** 原文摘录 **
* * * *
目录
安装mysql
sudo apt-get update
sudo apt-get install mysql-server
查看初始密码,如下所示:
sudo cat /etc/mysql/debian.cnf
[client]
host = localhost
user = debian-sys-maint
password = 密码内容
socket = /var/run/mysqld/mysqld.sock
[mysql_upgrade]
host = localhost
user = debian-sys-maint
password = 密码内容
socket = /var/run/mysqld/mysqld.sock
用初始密码登录mysql (用上一步的默认密码登录
sudo mysql -u debian-sys-maint -p
修改用户名密码
mysql> use mysql;
Reading table information for completion of table and column names
You can turn off this feature to get a quicker startup with -A
Database changed
mysql> Alter user 'root'@'localhost' IDENTIFIED BY 'root';
Query OK, 0 rows affected (0.02 sec)
mysql> flush privileges;
Query OK, 0 rows affected (0.00 sec)
exit退出后用新用户名密码登录
sudo mysql -u root -p
创建新用户hive并授权
mysql> create user 'hive'@'localhost' identified by 'hive';
Query OK, 0 rows affected (0.01 sec)
mysql> flush privileges;
Query OK, 0 rows affected (0.01 sec)
mysql> grant all privileges on *.* to 'hive'@'localhost' with grant option;
Query OK, 0 rows affected (0.01 sec)
mysql> flush privileges;
Query OK, 0 rows affected (0.00 sec)
退出数据库,使用hive用户登录,并创建数据库表
mysql> create database hive default character set utf8 collate utf8_general_ci;
查看hive数据库
mysql> show databases like 'hive';
+------------------+
| Database (hive) |
+------------------+
| hive |
+------------------+
1 row in set (0.00 sec)
* * * *
** 题目要求 a **
把记录里含有字符串“kern”的行全部挑出来,一行不落地照抄。

** 原始材料 **
* * * *
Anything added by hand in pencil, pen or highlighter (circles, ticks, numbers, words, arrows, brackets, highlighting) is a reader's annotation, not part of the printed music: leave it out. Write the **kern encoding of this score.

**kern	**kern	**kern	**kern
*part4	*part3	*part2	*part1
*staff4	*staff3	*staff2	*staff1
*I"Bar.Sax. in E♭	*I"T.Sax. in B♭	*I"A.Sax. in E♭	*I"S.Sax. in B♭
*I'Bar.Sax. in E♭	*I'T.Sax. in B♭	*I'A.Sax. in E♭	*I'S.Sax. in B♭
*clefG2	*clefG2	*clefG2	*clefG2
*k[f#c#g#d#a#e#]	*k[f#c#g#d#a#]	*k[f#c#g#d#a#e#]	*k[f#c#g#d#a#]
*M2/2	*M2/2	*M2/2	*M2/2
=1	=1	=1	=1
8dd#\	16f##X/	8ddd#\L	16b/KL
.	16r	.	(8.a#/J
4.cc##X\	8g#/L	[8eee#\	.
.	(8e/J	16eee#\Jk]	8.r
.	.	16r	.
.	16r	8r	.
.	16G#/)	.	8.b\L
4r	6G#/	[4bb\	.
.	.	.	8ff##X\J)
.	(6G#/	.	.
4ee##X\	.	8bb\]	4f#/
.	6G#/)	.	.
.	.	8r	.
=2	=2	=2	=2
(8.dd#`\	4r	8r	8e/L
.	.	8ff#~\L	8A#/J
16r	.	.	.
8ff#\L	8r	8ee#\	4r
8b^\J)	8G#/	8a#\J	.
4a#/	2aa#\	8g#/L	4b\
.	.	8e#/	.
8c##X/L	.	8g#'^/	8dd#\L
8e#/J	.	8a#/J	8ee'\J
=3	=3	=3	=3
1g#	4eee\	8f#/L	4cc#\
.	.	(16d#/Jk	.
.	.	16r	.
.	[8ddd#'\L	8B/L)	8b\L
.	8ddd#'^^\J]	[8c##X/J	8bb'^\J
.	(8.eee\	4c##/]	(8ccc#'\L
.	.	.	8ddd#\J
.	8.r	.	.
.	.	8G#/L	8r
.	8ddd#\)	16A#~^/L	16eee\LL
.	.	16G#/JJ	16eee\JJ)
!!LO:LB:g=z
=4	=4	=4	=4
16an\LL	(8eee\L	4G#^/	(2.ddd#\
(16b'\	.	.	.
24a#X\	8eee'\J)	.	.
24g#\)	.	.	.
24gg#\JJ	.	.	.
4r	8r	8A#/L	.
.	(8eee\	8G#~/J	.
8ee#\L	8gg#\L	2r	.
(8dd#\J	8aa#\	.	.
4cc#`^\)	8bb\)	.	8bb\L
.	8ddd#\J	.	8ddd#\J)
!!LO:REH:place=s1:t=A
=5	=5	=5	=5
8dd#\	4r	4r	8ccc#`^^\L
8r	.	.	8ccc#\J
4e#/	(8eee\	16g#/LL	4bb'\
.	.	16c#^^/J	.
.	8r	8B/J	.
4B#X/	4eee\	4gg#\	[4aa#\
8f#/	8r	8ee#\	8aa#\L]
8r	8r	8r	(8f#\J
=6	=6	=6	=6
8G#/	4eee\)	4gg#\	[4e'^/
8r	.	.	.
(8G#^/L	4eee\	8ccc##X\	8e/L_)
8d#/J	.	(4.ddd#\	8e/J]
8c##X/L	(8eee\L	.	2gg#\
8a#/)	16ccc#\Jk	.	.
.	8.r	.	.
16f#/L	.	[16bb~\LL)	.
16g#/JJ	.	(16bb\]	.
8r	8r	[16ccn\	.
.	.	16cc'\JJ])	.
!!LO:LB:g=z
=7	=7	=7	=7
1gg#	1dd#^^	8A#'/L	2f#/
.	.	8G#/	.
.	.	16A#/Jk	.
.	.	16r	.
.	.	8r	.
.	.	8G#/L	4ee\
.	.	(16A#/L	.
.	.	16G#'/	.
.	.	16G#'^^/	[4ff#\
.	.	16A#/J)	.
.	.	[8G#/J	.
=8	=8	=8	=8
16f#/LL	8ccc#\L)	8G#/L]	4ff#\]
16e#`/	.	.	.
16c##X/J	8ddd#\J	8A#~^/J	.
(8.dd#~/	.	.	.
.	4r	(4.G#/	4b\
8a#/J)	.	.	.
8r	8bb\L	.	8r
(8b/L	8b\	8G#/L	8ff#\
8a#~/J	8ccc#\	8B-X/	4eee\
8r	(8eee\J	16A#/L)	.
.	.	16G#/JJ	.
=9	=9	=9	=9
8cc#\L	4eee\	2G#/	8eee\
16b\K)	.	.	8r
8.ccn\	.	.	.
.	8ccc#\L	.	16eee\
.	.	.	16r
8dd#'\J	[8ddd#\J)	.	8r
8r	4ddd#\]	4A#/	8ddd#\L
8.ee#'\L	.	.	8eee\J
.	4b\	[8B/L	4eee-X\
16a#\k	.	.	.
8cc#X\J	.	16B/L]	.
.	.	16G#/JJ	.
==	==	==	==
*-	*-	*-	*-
* * * *
** 题目要求 b **
根据上面那段 MySQL 安装说明,判断下面三句话是否符合原文:(i) 查看初始密码用的命令是 sudo cat /etc/mysql/debian.cnf;(ii) 新建的用户叫 hive,密码设成了 root;(iii) 新建的 hive 数据库用的是 utf8 字符集。每句答“是”或“否”,并原样引出起决定作用的原文。

** 答案示范 a **
Anything added by hand in pencil, pen or highlighter (circles, ticks, numbers, words, arrows, brackets, highlighting) is a reader's annotation, not part of the printed music: leave it out. Write the **kern encoding of this score.
**kern	**kern	**kern	**kern

** 答案示范 b **
(i) 是。“sudo cat /etc/mysql/debian.cnf”
(ii) 否。“create user 'hive'@'localhost' identified by 'hive';”
(iii) 是。“create database hive default character set utf8 collate utf8_general_ci;”